WHAT IS REQUIRED: Please format every line in the rows below as a Markdown table with the columns No. and Line, skipping blank lines and leaving out the pictures.
|---|
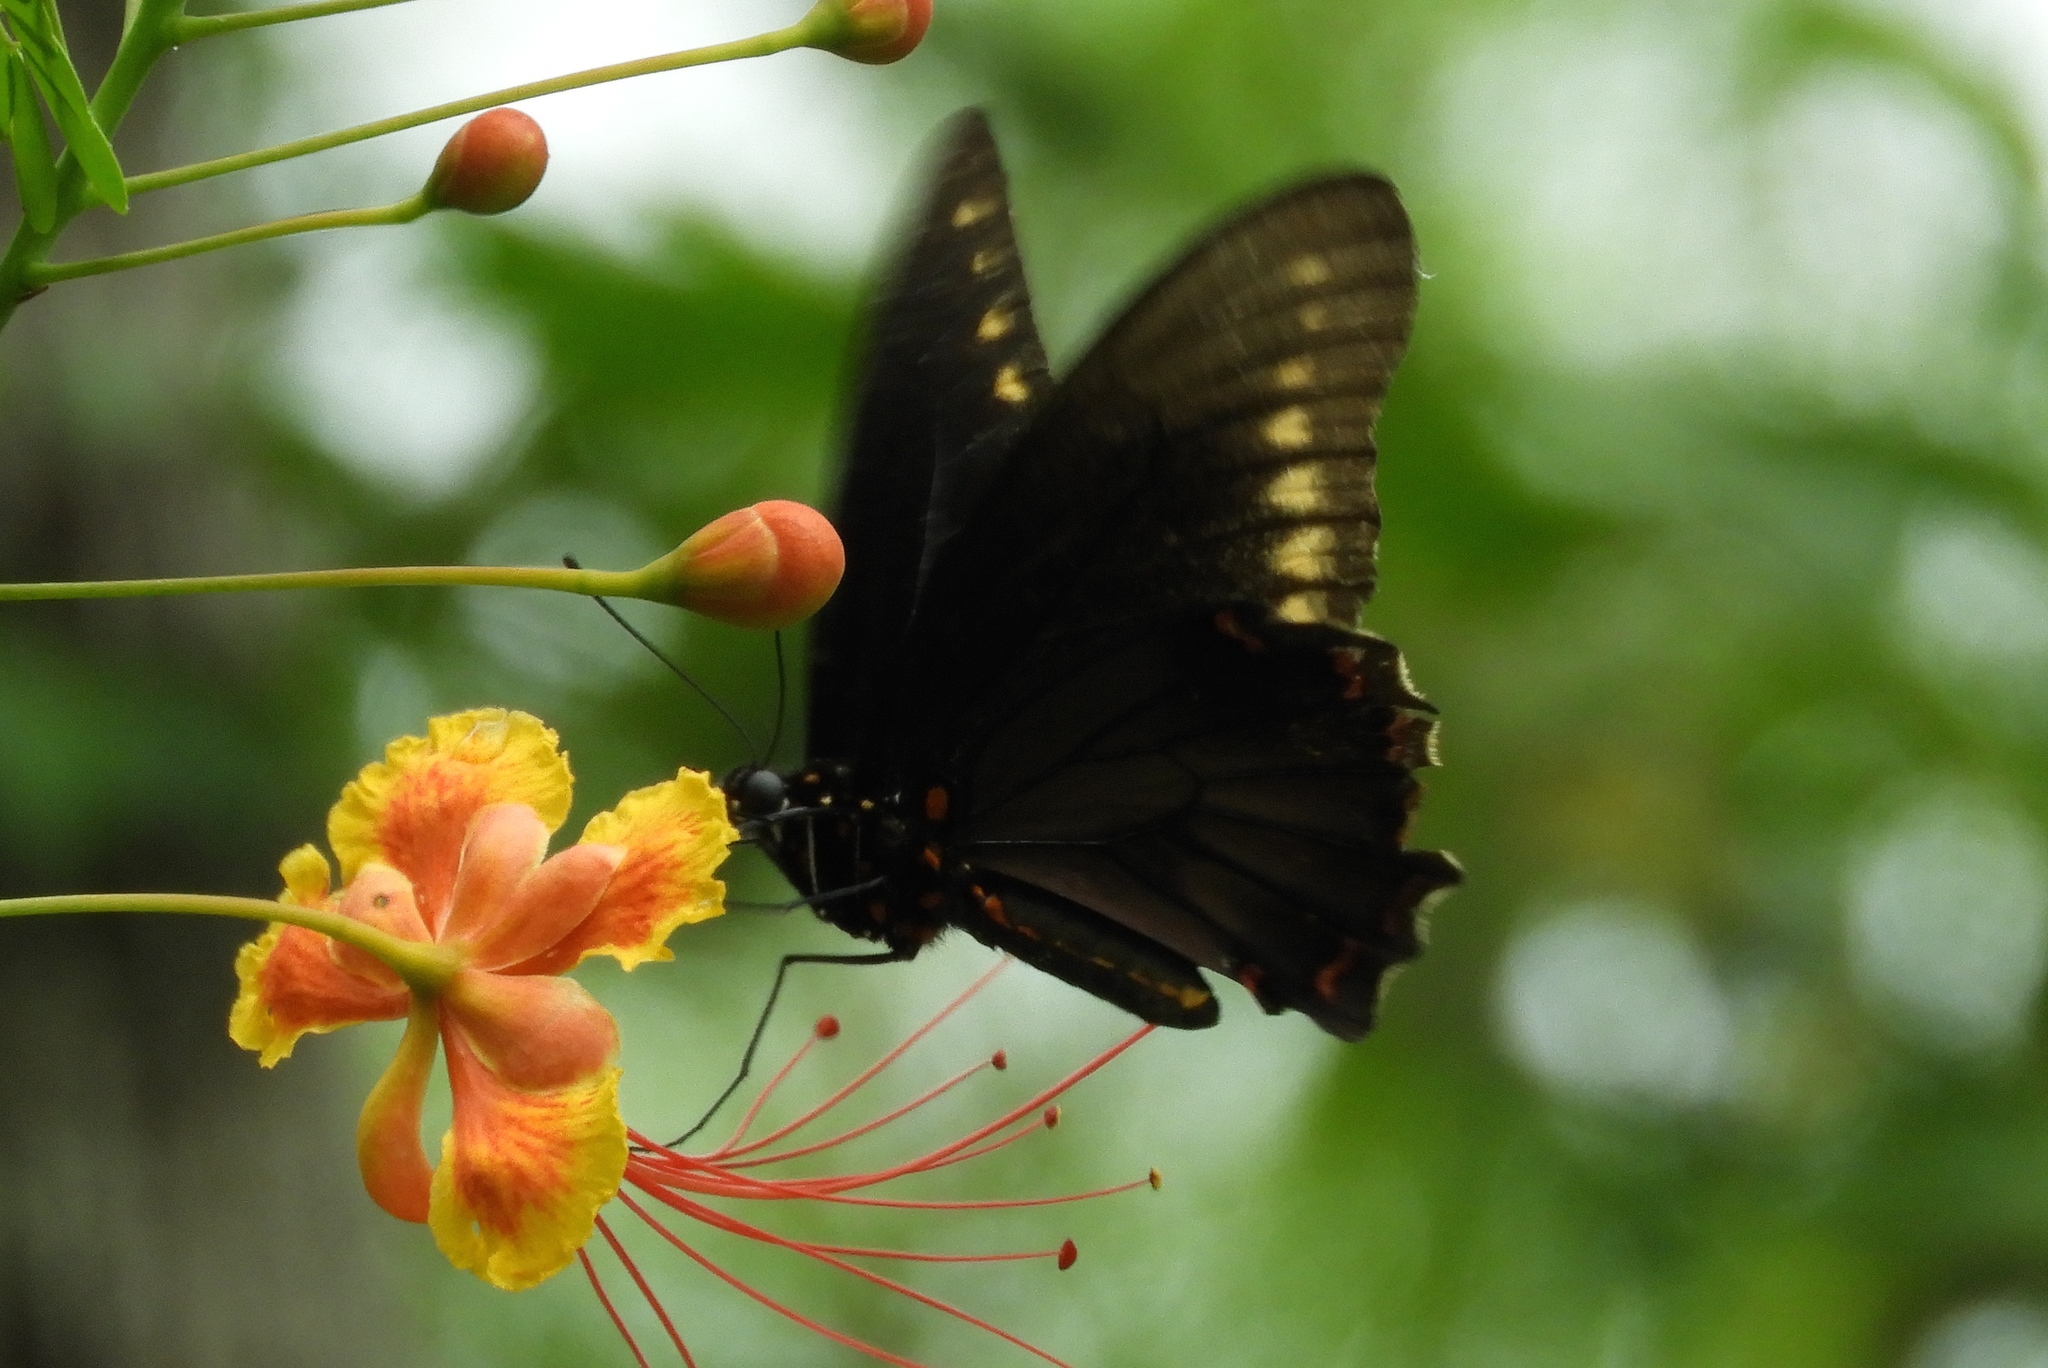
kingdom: Animalia
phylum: Arthropoda
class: Insecta
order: Lepidoptera
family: Papilionidae
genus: Battus
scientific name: Battus polydamas
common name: Polydamas swallowtail
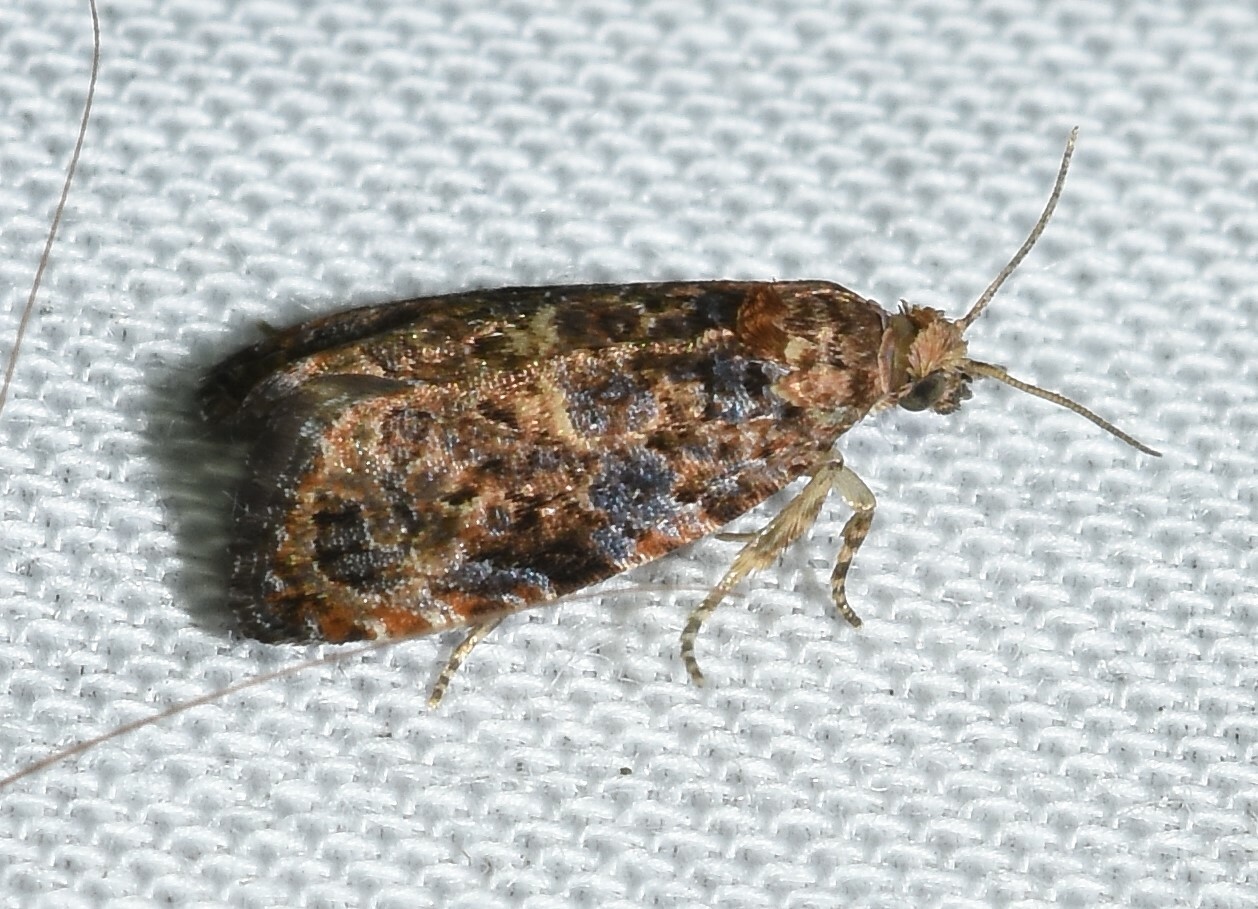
|---|
SOLUTION BELOW:
| No. | Line |
|---|---|
| 1 | kingdom: Animalia |
| 2 | phylum: Arthropoda |
| 3 | class: Insecta |
| 4 | order: Lepidoptera |
| 5 | family: Papilionidae |
| 6 | genus: Battus |
| 7 | scientific name: Battus polydamas |
| 8 | common name: Polydamas swallowtail |